Once such a system is built, it can be queried to determine the state of the network quite efficiently (and perhaps elegantly), but it does not introduce any fault tolerance and will only tell you where data is moving, but not where it isn’t.

I guess that most of this stuff underlines the difficulties of unraveling a monolith into a microservice. Keeping track of network traffic is really hard, even at the hardware level (!), so when we push this abstraction to the software level, it is not a surprise that this can cause problems.

Playing with some toy solutions I thought of something I call a shadow network. Let’s say our principal information source is an event monitor X and we have a leaf node in the information dependency tree that is interested in data originating from X.

Each leaf node sends its data to the shadow node. The shadow node understands the data and can tell where it originated from, thereby seeing the implicit dependencies. The shadow node is effectively a mirror of the root node(s).

In the shadow network, X does not receive any new dependencies nor do the intermediaries, but the leaf nodes each push their actions to the shadow node. The shadow node contains a rule engine that can parse leaf events. A rule is something that identifies a source. It could be anything, from a simple parser (“this looks like Apache logs” → “it came from Apache!”) to something more sophisticated. This introduces a dependency only to leaf nodes, but the problem is that the shadow node has to be kept up to date on how to correctly map events to sources. When you change the format of the data traveling across the network, you have to update the rule engine.
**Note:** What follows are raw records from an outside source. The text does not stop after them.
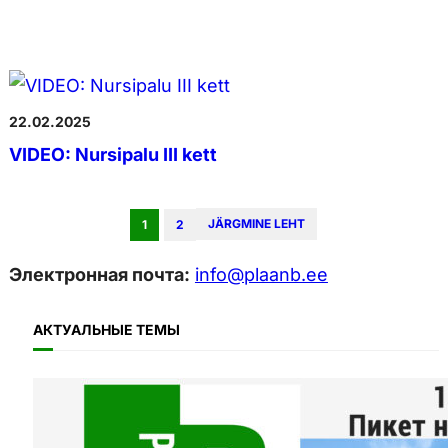
22.02.2025
VIDEO: Nursipalu III kett
JÄRGMINE LEHT
1
2
Электронная почта:
info@plaanb.ee
АКТУАЛЬНЫЕ ТЕМЫ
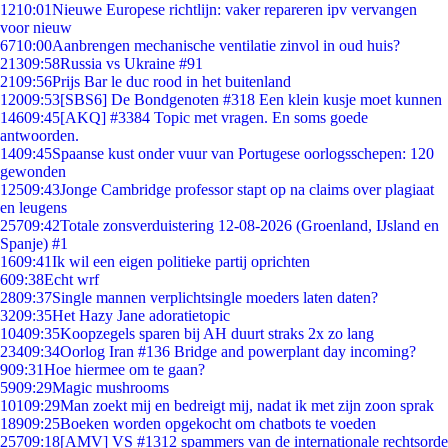
12
10:01
Nieuwe Europese richtlijn: vaker repareren ipv vervangen
voor nieuw
67
10:00
Aanbrengen mechanische ventilatie zinvol in oud huis?
213
09:58
Russia vs Ukraine #91
21
09:56
Prijs Bar le duc rood in het buitenland
120
09:53
[SBS6] De Bondgenoten #318 Een klein kusje moet kunnen
146
09:45
[AKQ] #3384 Topic met vragen. En soms goede
antwoorden.
14
09:45
Spaanse kust onder vuur van Portugese oorlogsschepen: 120
gewonden
125
09:43
Jonge Cambridge professor stapt op na claims over plagiaat
en leugens
257
09:42
Totale zonsverduistering 12-08-2026 (Groenland, IJsland en
Spanje) #1
16
09:41
Ik wil een eigen politieke partij oprichten
6
09:38
Echt wrf
28
09:37
Single mannen verplichtsingle moeders laten daten?
32
09:35
Het Hazy Jane adoratietopic
104
09:35
Koopzegels sparen bij AH duurt straks 2x zo lang
234
09:34
Oorlog Iran #136 Bridge and powerplant day incoming?
9
09:31
Hoe hiermee om te gaan?
59
09:29
Magic mushrooms
101
09:29
Man zoekt mij en bedreigt mij, nadat ik met zijn zoon sprak
189
09:25
Boeken worden opgekocht om chatbots te voeden
257
09:18
[AMV] VS #1312 spammers van de internationale rechtsorde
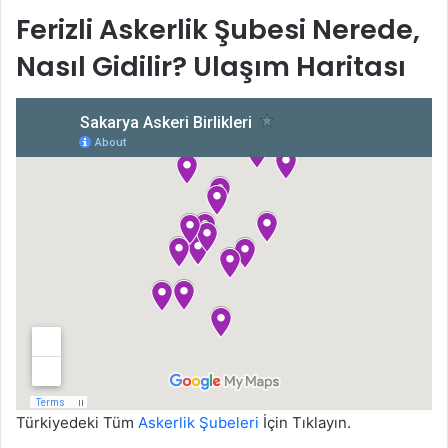
Ferizli Askerlik Şubesi Nerede,
Nasıl Gidilir? Ulaşım Haritası
Türkiyedeki Tüm
Askerlik Şubeleri
İçin Tıklayın.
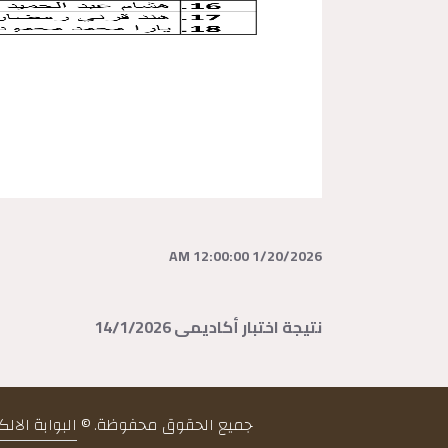
1/20/2026 12:00:00 AM
نتيجة اختبار أكاديمى 14/1/2026
جميع الحقوق محفوظة. ©
البوابة الال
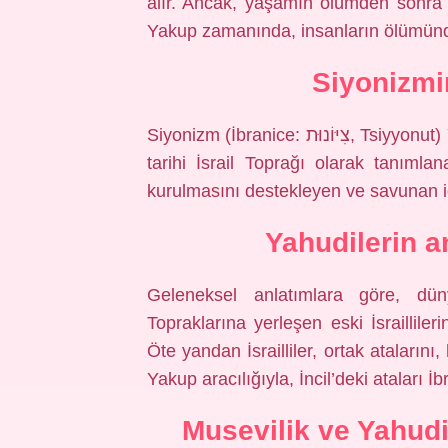
alır. Ancak, yaşamın ölümden sonra 
Yakup zamanında, insanların ölümünden
Siyonizmi
Siyonizm (İbranice: צִיּוֹנוּת, Tsiyyonut) Yahudi milliyetçiliğine dayanan, yüzyıllar sonra
tarihi İsrail Toprağı olarak tanımla
kurulmasını destekleyen ve savunan ide
Yahudilerin a
Geleneksel anlatımlara göre, düny
Topraklarına yerleşen eski İsrailliler
Öte yandan İsrailliler, ortak ataların
Yakup aracılığıyla, İncil’deki ataları İ
Musevilik ve Yahudi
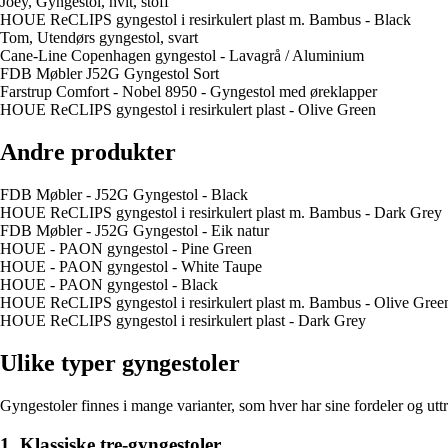
Joey, Gyngestol, hvit, stoff
HOUE ReCLIPS gyngestol i resirkulert plast m. Bambus - Black
Tom, Utendørs gyngestol, svart
Cane-Line Copenhagen gyngestol - Lavagrå / Aluminium
FDB Møbler J52G Gyngestol Sort
Farstrup Comfort - Nobel 8950 - Gyngestol med øreklapper
HOUE ReCLIPS gyngestol i resirkulert plast - Olive Green
Andre produkter
FDB Møbler - J52G Gyngestol - Black
HOUE ReCLIPS gyngestol i resirkulert plast m. Bambus - Dark Grey
FDB Møbler - J52G Gyngestol - Eik natur
HOUE - PAON gyngestol - Pine Green
HOUE - PAON gyngestol - White Taupe
HOUE - PAON gyngestol - Black
HOUE ReCLIPS gyngestol i resirkulert plast m. Bambus - Olive Gree
HOUE ReCLIPS gyngestol i resirkulert plast - Dark Grey
Ulike typer gyngestoler
Gyngestoler finnes i mange varianter, som hver har sine fordeler og ut
1. Klassiske tre-gyngestoler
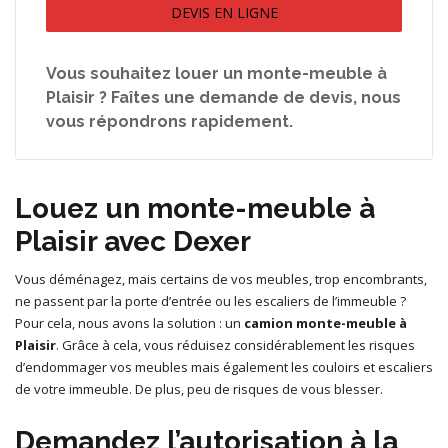
DEVIS EN LIGNE
Vous souhaitez louer un monte-meuble à
Plaisir ? Faîtes une demande de devis, nous
vous répondrons rapidement.
Louez un monte-meuble à
Plaisir avec Dexer
Vous déménagez, mais certains de vos meubles, trop encombrants,
ne passent par la porte d’entrée ou les escaliers de l’immeuble ?
Pour cela, nous avons la solution : un
camion monte-meuble à
Plaisir
. Grâce à cela, vous réduisez considérablement les risques
d’endommager vos meubles mais également les couloirs et escaliers
de votre immeuble. De plus, peu de risques de vous blesser.
Demandez l’autorisation à la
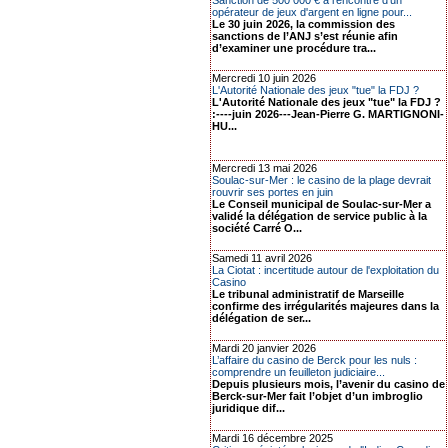
Sanction de 500 000 € à l’encontre d’un
opérateur de jeux d'argent en ligne pour...
Le 30 juin 2026, la commission des
sanctions de l’ANJ s’est réunie afin
d’examiner une procédure tra...
Mercredi 10 juin 2026
L'Autorité Nationale des jeux "tue" la FDJ ?
L'Autorité Nationale des jeux "tue" la FDJ ?
:----juin 2026---Jean-Pierre G. MARTIGNONI-
HU...
Mercredi 13 mai 2026
Soulac-sur-Mer : le casino de la plage devrait
rouvrir ses portes en juin
Le Conseil municipal de Soulac-sur-Mer a
validé la délégation de service public à la
société Carré O...
Samedi 11 avril 2026
La Ciotat : incertitude autour de l'exploitation du
Casino
Le tribunal administratif de Marseille
confirme des irrégularités majeures dans la
délégation de ser...
Mardi 20 janvier 2026
L’affaire du casino de Berck pour les nuls :
comprendre un feuilleton judiciaire...
Depuis plusieurs mois, l’avenir du casino de
Berck-sur-Mer fait l’objet d’un imbroglio
juridique dif...
Mardi 16 décembre 2025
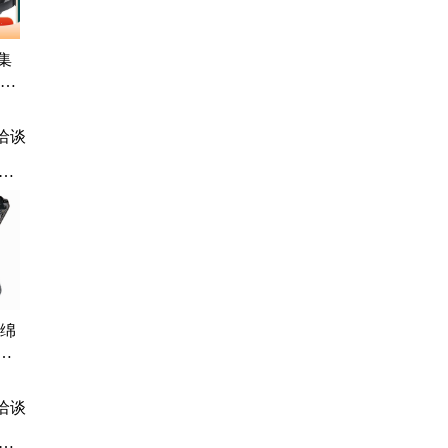
集
离声
洽谈
海绵
泡
刻
洽谈
运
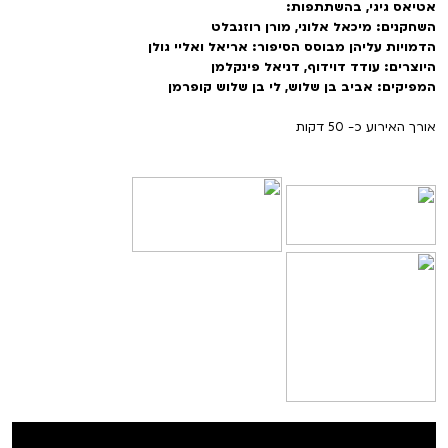
אטיאס גיגי, בהשתתפות:
השחקנים: מיכאל אלוני, מורן רוזנבלט
הדמויות עליהן מבוסס הסיפור: אריאל ואליי גולן
היוצרים: עודד דוידוף, דניאל פינקלמן
המפיקים: אביב בן שלוש, לי בן שלוש קופרמן
אורך האירוע כ- 50 דקות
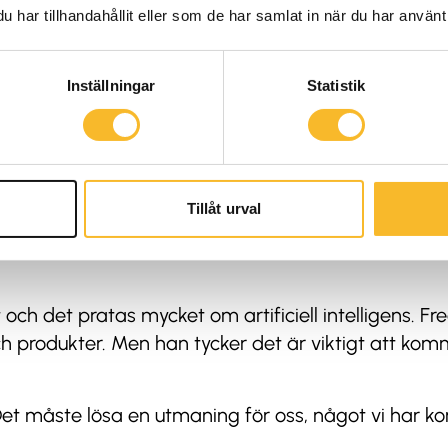
har tillhandahållit eller som de har samlat in när du har använt 
Inställningar
Statistik
Tillåt urval
 och det pratas mycket om artificiell intelligens. F
h produkter. Men han tycker det är viktigt att ko
Det måste lösa en utmaning för oss, något vi har ko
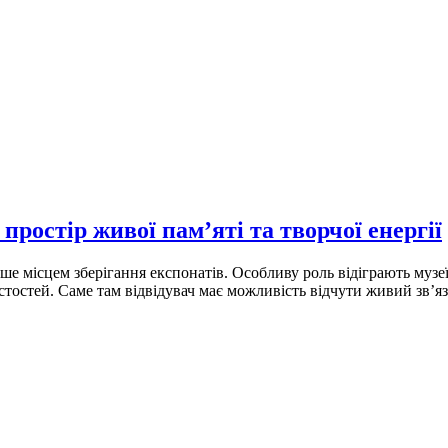
ростір живої пам’яті та творчої енергії
ише місцем зберігання експонатів. Особливу роль відіграють музе
стостей. Саме там відвідувач має можливість відчути живий зв’я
Unfortunately, this doesn’t really help us: you can query the shadow node to get the implied dependencies, but that’s it. So while it requires less effort to develop, disregarding cases where creating rules causes difficulties, it suffers from the same flaw than the centralized FRP engine: it can only tell when data is flowing but not when it isn’t.

Bolting temporal awareness in the shadow network works if the data is supposed to be regular. If the consuming leaf expects a tick from the origin(s) every n seconds, the shadow rule engine can be built to be aware of this. If ticks aren’t happening when they are supposed to, you can create a fault on the implicit dependency. Alas, only regularly occurring data works here, so we’re out of luck for irregular events.